Tras la estela de Saint-Exupéry

Hace unos pocos años, todavía con el ánimo y la psiquis trastocados por los restos de una puñetera malaria que había contraído en Brasil dos años antes, decidí embarcarme en un viaje hacia los desiertos costeros del sur marroquí, las riberas atlánticas que se extienden desde Agadir hasta Tarfaya, el antiguo Cabo Juby, en donde hacía escala, en sus vuelos nocturnos, la avioneta-correo de aquel piloto y escritor que fue Antonie de Saint-Exupéry.

Hace unos pocos años, creo recordar que en el 2004, todavía con el ánimo y la psiquis trastocados por los restos de una puñetera malaria (en la variedad letal y cerebral conocida como “plasmodium falciparum”) que había contraído en Brasil dos años antes, decidí embarcarme en un viaje hacia los desiertos costeros del sur marroquí, las riberas atlánticas que se extienden desde Agadir hasta Tarfaya, el antiguo Cabo Juby, en donde hacía escala, en sus vuelos nocturnos, la avioneta-correo de aquel piloto y escritor que fue Antonie de Saint-Exupéry. Viajar no es sólo un hecho apasionante para quienes gustamos de hacerlo, sino también una buena terapia cuando el espíritu se siente atribulado y la cabeza confusa. Yo suelo recomendarlo a los amigos en situaciones de ese jaez y, en la mayoría de las ocasiones, no me hacen caso. Allá ellos si prefieren el diván del psicoanalista, porque, entre otras cosas, suele salir más caro.

En Marrakech alquilé un coche 4×4 y tiré hacia el sur sin detenerme en la plaza de Jemaa el Fna, porque ya no soporto sus olores a fritanga de cordero y me dan pena las serpientes drogadas por sus dueños para que no les piquen cuando se las enroscan al cuello para embeleso de turistas. Rodeé Agadir por el amplio arco de su circunvalación, pues la ciudad, tras el terremoto que la destruyó décadas atrás, se ha convertido en una especie de remedo de Benidorm sin gracia alguna.
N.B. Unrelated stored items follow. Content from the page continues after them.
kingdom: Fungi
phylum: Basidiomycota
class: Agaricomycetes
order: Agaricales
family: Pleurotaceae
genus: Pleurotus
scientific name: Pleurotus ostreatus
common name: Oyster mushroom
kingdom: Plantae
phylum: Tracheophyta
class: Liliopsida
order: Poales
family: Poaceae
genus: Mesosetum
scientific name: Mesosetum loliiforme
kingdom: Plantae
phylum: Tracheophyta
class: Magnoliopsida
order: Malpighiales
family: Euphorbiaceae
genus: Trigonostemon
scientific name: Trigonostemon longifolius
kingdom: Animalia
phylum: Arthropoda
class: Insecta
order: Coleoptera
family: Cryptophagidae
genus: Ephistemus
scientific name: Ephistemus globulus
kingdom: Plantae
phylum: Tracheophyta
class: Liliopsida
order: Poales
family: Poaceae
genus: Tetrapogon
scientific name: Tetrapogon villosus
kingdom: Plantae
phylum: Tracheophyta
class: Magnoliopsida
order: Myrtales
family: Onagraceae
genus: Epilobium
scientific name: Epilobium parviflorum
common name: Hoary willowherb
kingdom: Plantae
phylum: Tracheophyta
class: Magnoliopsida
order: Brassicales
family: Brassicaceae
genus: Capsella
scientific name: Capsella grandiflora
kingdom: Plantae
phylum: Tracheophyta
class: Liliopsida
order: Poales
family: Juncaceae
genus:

Y seguí la carretera de la costa, cuyo tráfico disminuía en forma sensible.

Viajar no es sólo un hecho apasionante para quienes gustamos de hacerlo, sino también una buena terapia cuando el espíritu se siente atribulado y la cabeza confusa

Dormí en la feucha ciudad de Tiznit y me levanté temprano, con el sol, para reemprender viaje. Las curvas suaves de las montañas cercaban el horizonte a mi izquierda y, a mi derecha, se tendía el bravío Atlántico. La vegetación desaparecía bajo un desierto pedregoso. Crucé el humilde poblado de Mirleft, me detuve dos días en Sidi Ifni, visité Fort Boujerie (un viejo fuerte derruido de la Legión Extranjera francesa que parece sacado de las páginas de la novela “Beau Geste”) y seguí la costa durante dos jornadas hasta Tan-Tan y Tarfaya. Y fue en esa carretera de la costa atlántica, plena de recios acantilados y batida por el mar furioso, en donde contemplé uno de los espectáculos más soberbios que he visto en mi vida: los pecios, los barcos arrojados por los temporales a las playas y dejados allí, oxidados, muertos, para recordar a las generaciones la violencia de los océanos, la fuerza indestructible de la Naturaleza que vulneramos a diario los hombres. ¿Vencerá ella o venceremos nosotros? Contemplando ese paisaje de barcos vencidos, me temo que la respuesta no es sencilla.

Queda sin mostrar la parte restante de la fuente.